▶ **RECORDS TO USE**
────
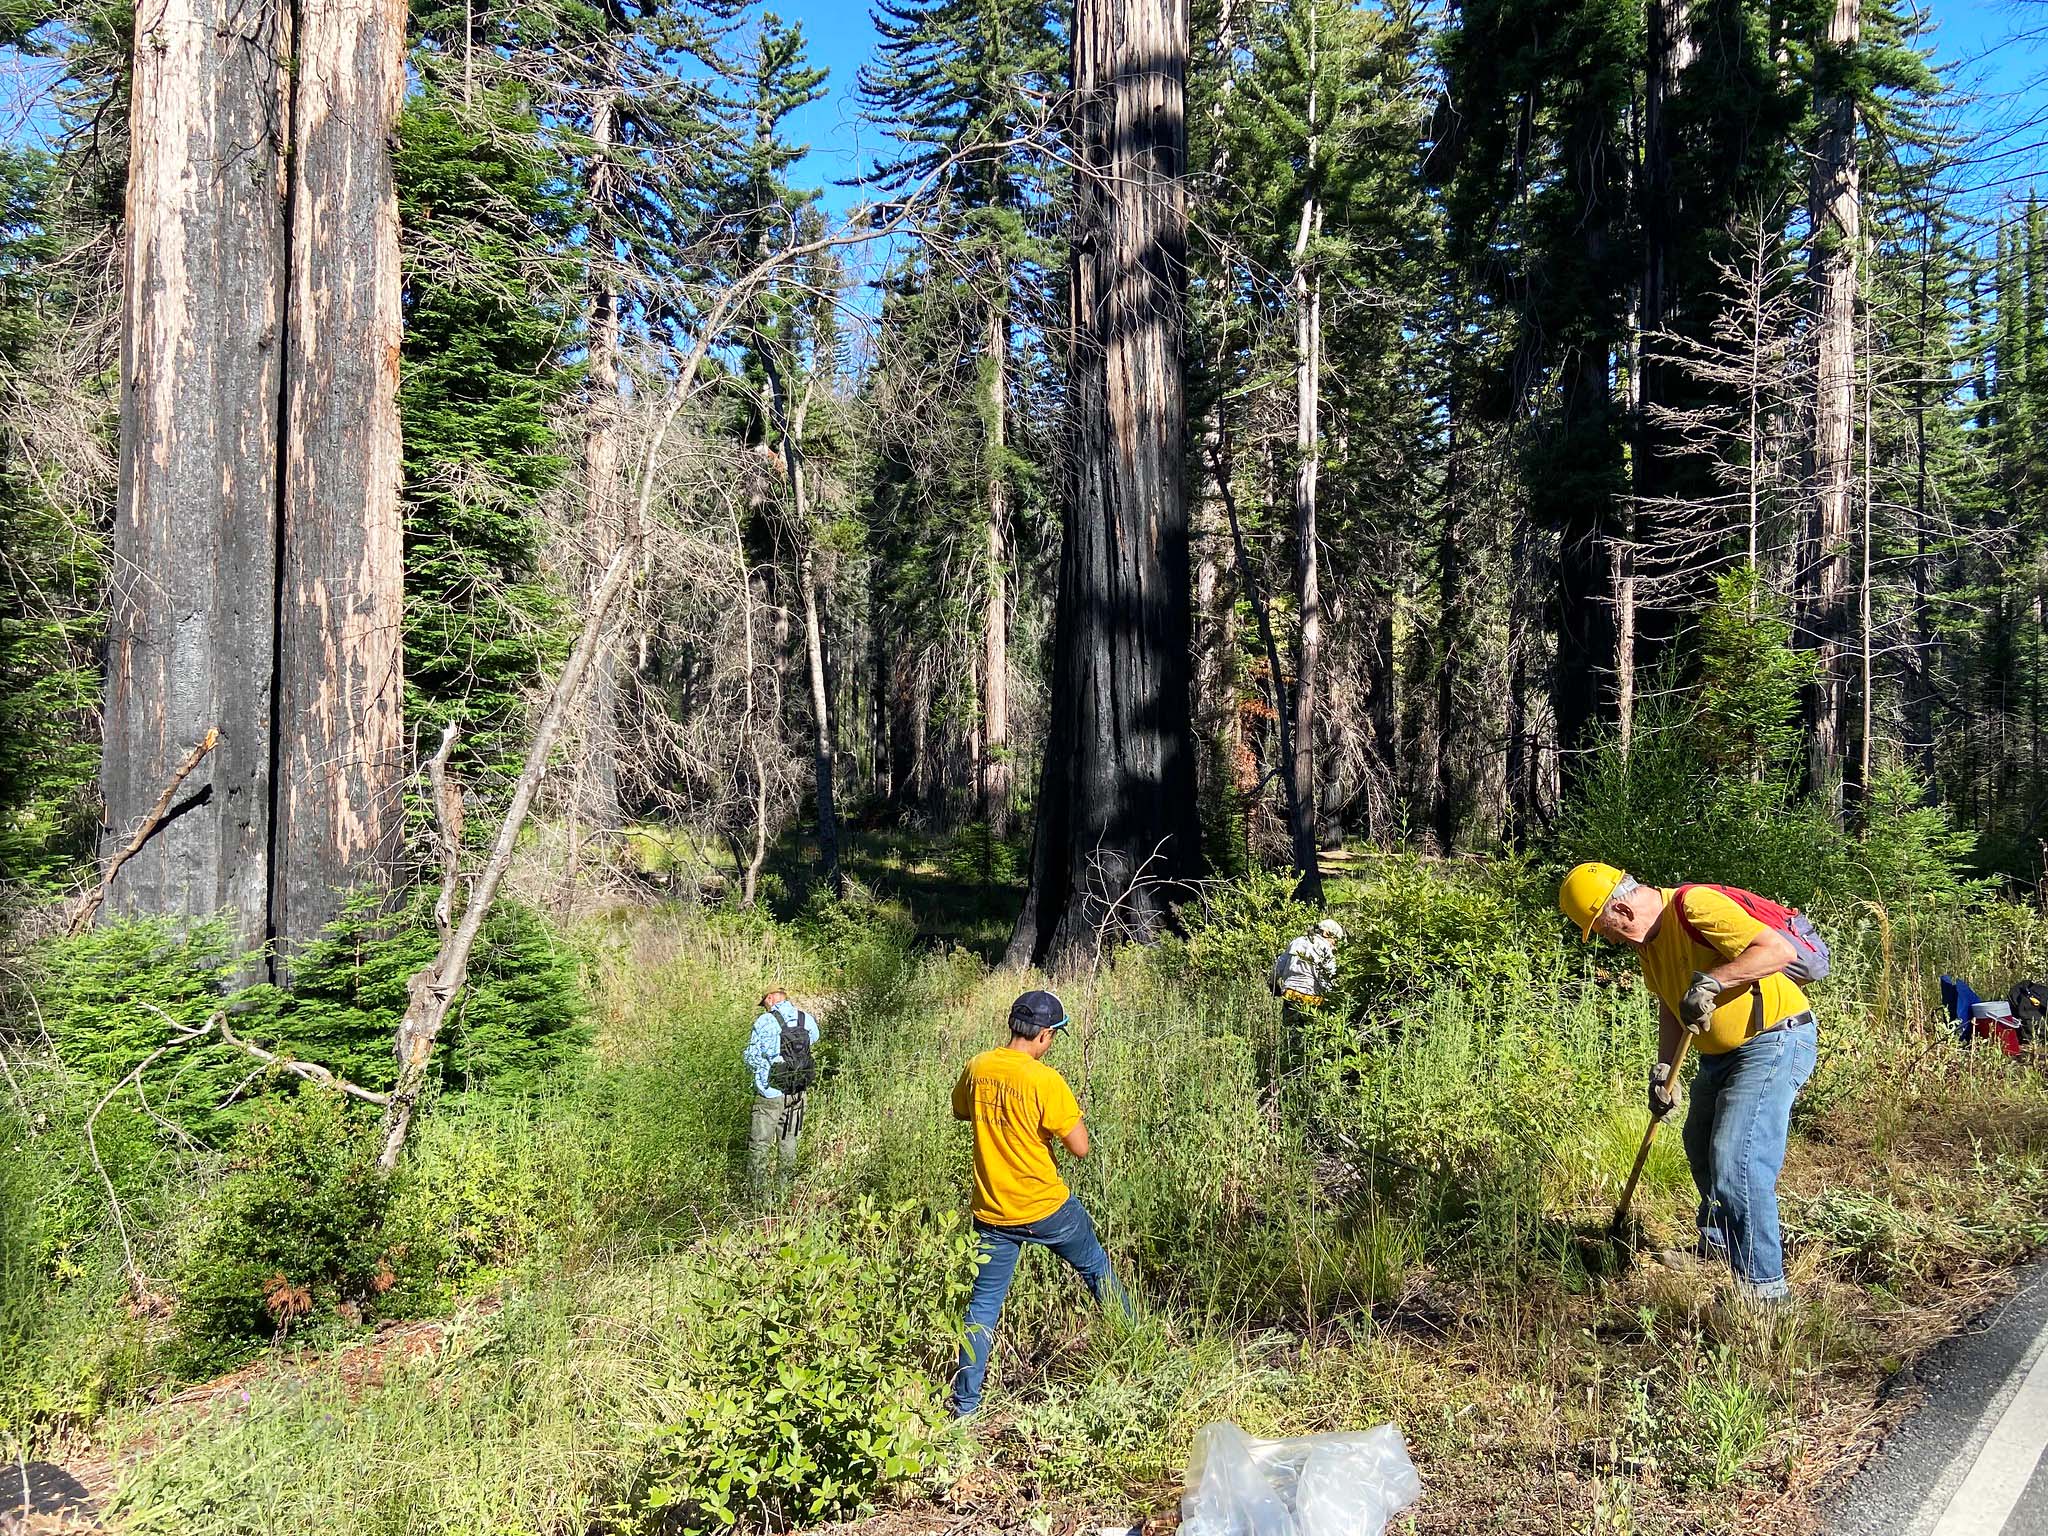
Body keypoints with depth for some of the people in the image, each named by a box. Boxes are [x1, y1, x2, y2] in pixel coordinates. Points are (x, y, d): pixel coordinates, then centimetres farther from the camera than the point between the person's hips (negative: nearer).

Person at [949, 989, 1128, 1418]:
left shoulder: (977, 1069, -3)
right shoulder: (1045, 1081, -21)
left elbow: (959, 1112, 18)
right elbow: (1080, 1146, -18)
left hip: (992, 1212, 4)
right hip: (1047, 1207, -4)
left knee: (984, 1302, 13)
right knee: (1096, 1267, 22)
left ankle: (965, 1402, 16)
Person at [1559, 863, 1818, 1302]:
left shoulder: (1695, 906, -25)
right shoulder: (1647, 936, 5)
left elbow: (1780, 949, -32)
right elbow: (1670, 1006, 15)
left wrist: (1711, 981, -37)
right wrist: (1663, 1069, 6)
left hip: (1773, 1043, -11)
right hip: (1721, 1052, 11)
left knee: (1735, 1160, -18)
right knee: (1700, 1147, 24)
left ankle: (1763, 1283, -9)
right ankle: (1718, 1244, 46)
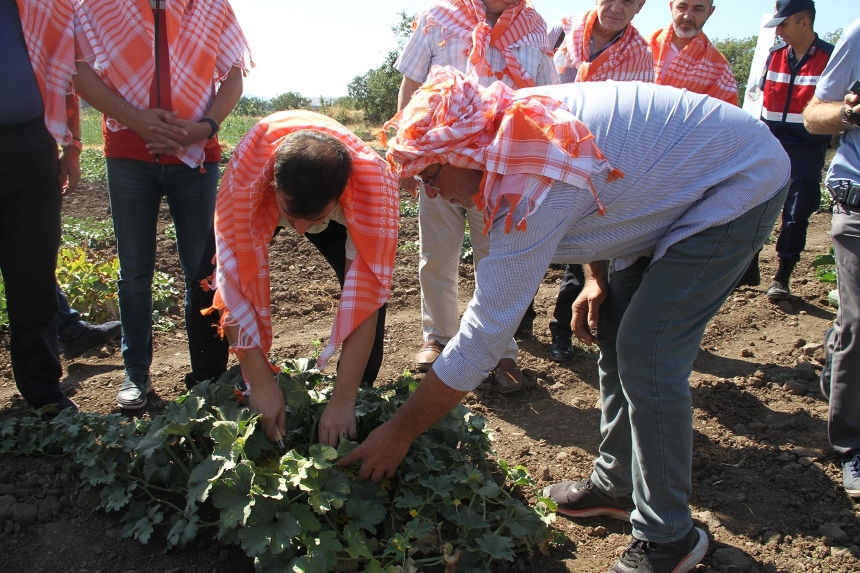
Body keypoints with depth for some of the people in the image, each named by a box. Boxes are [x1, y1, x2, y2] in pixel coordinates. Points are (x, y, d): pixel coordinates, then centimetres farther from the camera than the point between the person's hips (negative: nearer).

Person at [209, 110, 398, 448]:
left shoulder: (375, 183, -43)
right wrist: (260, 382, -38)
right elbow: (236, 280, -39)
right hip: (262, 200, 1)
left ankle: (359, 398, 2)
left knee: (372, 285, -20)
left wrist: (343, 399, -40)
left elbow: (365, 295, -41)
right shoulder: (246, 172, -43)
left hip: (340, 208, 0)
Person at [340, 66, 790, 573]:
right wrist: (597, 277, 1)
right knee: (612, 327, 8)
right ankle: (617, 483, 22)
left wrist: (399, 432, -21)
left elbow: (483, 335, -30)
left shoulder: (533, 188, -33)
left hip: (741, 187, -10)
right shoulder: (517, 122, -6)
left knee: (647, 357, -15)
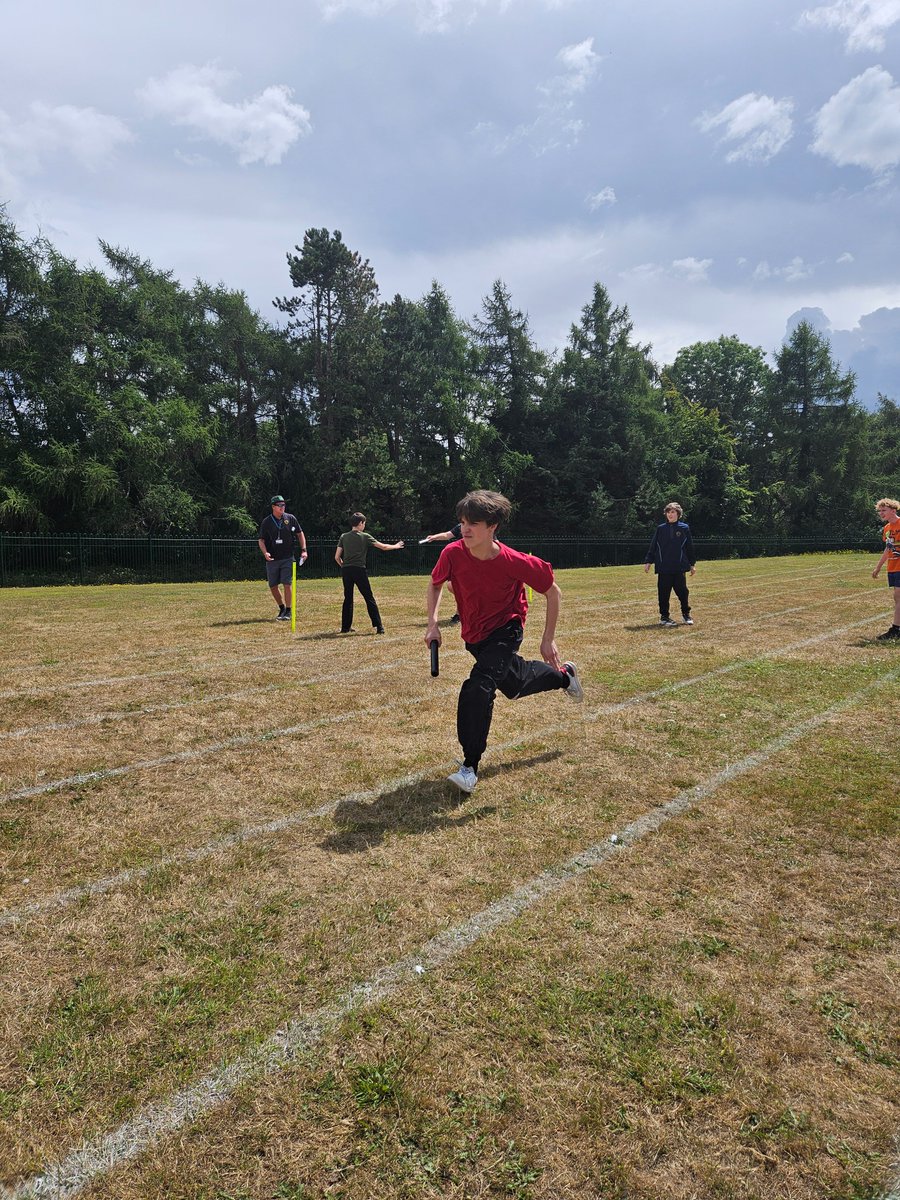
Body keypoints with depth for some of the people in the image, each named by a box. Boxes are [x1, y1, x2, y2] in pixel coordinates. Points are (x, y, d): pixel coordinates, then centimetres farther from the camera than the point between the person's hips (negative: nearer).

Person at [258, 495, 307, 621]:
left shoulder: (290, 518, 1)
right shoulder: (266, 522, 0)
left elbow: (300, 534, 10)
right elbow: (261, 540, 2)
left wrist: (303, 550, 0)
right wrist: (265, 552, -16)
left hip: (287, 558, -2)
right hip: (272, 559, 2)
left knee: (287, 584, -8)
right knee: (273, 586, 7)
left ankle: (288, 612, 0)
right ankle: (282, 608, 27)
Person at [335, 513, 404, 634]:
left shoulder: (343, 537, 9)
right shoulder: (365, 536, 1)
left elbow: (337, 557, 6)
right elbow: (383, 547, 6)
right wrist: (396, 546, 22)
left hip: (346, 571, 4)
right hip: (359, 570, -4)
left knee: (348, 598, 14)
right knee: (369, 598, 0)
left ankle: (345, 627, 16)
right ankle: (379, 626, -4)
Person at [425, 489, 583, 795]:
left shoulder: (515, 562, -30)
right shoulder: (453, 554, -22)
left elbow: (552, 591, -14)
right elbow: (435, 584, -1)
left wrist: (548, 640, -14)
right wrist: (433, 623, -14)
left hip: (505, 630, -5)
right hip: (474, 635, 5)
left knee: (477, 687, -26)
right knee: (514, 685, 24)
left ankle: (470, 767, -12)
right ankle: (563, 676, 55)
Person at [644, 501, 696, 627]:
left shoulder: (684, 528, 3)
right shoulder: (660, 529, 4)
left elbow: (690, 547, 8)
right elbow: (653, 547, 6)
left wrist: (692, 563, 10)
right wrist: (648, 561, 0)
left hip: (680, 567, 0)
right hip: (663, 568, 0)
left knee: (682, 590, 5)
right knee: (664, 592, 2)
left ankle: (686, 613, 24)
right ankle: (664, 616, 13)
────
▶ **EXERCISE BRIEF**
Copy these records word for word, covering all three of them, and leave the pictures out of your copy.

▶ **SOLUTION TO THIS TASK**
Body keypoints with depth for some of the people in the image, each named by a box. Boxes are [x1, y1, x2, y2] in pixel coordinates. Points are (x, y, d): pixel coordinates, then centimetres farther from the camera than the point between the person's hips (negative: nearer).

Person at [949, 989, 1128, 1418]:
left shoulder: (977, 1069, -3)
right shoulder: (1045, 1081, -21)
left elbow: (959, 1112, 18)
right elbow: (1080, 1146, -18)
left hip: (992, 1212, 4)
right hip: (1047, 1207, -4)
left knee: (984, 1302, 13)
right knee: (1096, 1267, 22)
left ankle: (965, 1402, 16)
Person at [1559, 863, 1818, 1302]:
left shoulder: (1695, 906, -25)
right shoulder: (1647, 936, 5)
left elbow: (1780, 949, -32)
right elbow: (1670, 1006, 15)
left wrist: (1711, 981, -37)
right wrist: (1663, 1069, 6)
left hip: (1773, 1043, -11)
right hip: (1721, 1052, 11)
left knee: (1735, 1160, -18)
right knee: (1700, 1147, 24)
left ankle: (1763, 1283, -9)
right ankle: (1718, 1244, 46)
Body keypoints with depth for some of the people in the image, each named by a box. Boxes are [x1, y1, x2, y2] in pixel coordinates. Points are (x, y, d): pixel coordinates, then centimetres farther from the camera than the point between the person's hips (negative: nearer).

Person at [209, 110, 398, 448]:
left shoulder: (375, 183, -43)
right wrist: (260, 382, -38)
right elbow: (236, 280, -39)
right hip: (262, 200, 1)
left ankle: (359, 398, 2)
left knee: (372, 285, -20)
left wrist: (343, 399, -40)
left elbow: (365, 295, -41)
right shoulder: (246, 172, -43)
left hip: (340, 208, 0)
Person at [340, 66, 790, 573]:
right wrist: (597, 277, 1)
right knee: (612, 327, 8)
right ankle: (617, 483, 22)
left wrist: (399, 432, -21)
left elbow: (483, 335, -30)
left shoulder: (533, 188, -33)
left hip: (741, 187, -10)
right shoulder: (517, 122, -6)
left knee: (647, 357, -15)
Body keypoints with depth for some of the people in the image, each named by a box. Boxes are [x1, y1, x2, y2] in pixel coordinates. Points are (x, y, d): pixel coordinates, then centimetres farther from the camera than the point between the person's hips (negative: nearer).

Person at [258, 495, 307, 621]:
left shoulder: (290, 518, 1)
right shoulder: (266, 522, 0)
left elbow: (300, 534, 10)
right elbow: (261, 540, 2)
left wrist: (303, 550, 0)
right wrist: (265, 552, -16)
left hip: (287, 558, -2)
right hip: (272, 559, 2)
left knee: (287, 584, -8)
right knee: (273, 586, 7)
left ankle: (288, 612, 0)
right ankle: (282, 608, 27)
Person at [335, 513, 404, 634]:
left shoulder: (343, 537, 9)
right shoulder: (365, 536, 1)
left elbow: (337, 557, 6)
right elbow: (383, 547, 6)
right wrist: (396, 546, 22)
left hip: (346, 571, 4)
right hip: (359, 570, -4)
left knee: (348, 598, 14)
right knee: (369, 598, 0)
left ankle: (345, 627, 16)
right ankle: (379, 626, -4)
Person at [425, 489, 583, 795]:
left shoulder: (515, 562, -30)
right shoulder: (453, 554, -22)
left elbow: (552, 591, -14)
right elbow: (435, 584, -1)
left wrist: (548, 640, -14)
right wrist: (433, 623, -14)
left hip: (505, 630, -5)
right hip: (474, 635, 5)
left knee: (477, 687, -26)
right knee: (514, 685, 24)
left ankle: (470, 767, -12)
right ankle: (563, 676, 55)
Person at [644, 501, 696, 627]:
left shoulder: (684, 528, 3)
right shoulder: (660, 529, 4)
left elbow: (690, 547, 8)
right elbow: (653, 547, 6)
left wrist: (692, 563, 10)
right wrist: (648, 561, 0)
left hip: (680, 567, 0)
right hip: (663, 568, 0)
left knee: (682, 590, 5)
right knee: (664, 592, 2)
left ankle: (686, 613, 24)
right ankle: (664, 616, 13)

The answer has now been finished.